EXTRACTED RECORDS:
----------------

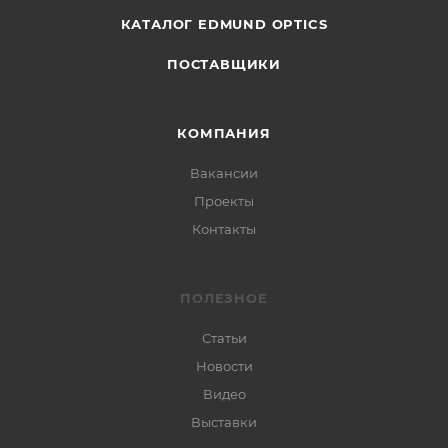
КАТАЛОГ EDMUND OPTICS
ПОСТАВЩИКИ
КОМПАНИЯ
Вакансии
Проекты
Контакты
ПОЛЕЗНОЕ
Статьи
Новости
Видео
Выставки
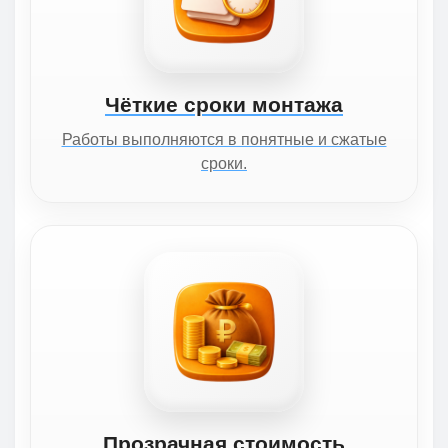
Чёткие сроки монтажа
Работы выполняются в понятные и сжатые
сроки.
Прозрачная стоимость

----------------

Set every entry down again exactly as written, and omit the images.

КАТАЛОГ EDMUND OPTICS
ПОСТАВЩИКИ
КОМПАНИЯ
Вакансии
Проекты
Контакты
ПОЛЕЗНОЕ
Статьи
Новости
Видео
Выставки
Чёткие сроки монтажа
Работы выполняются в понятные и сжатые
сроки.
Прозрачная стоимость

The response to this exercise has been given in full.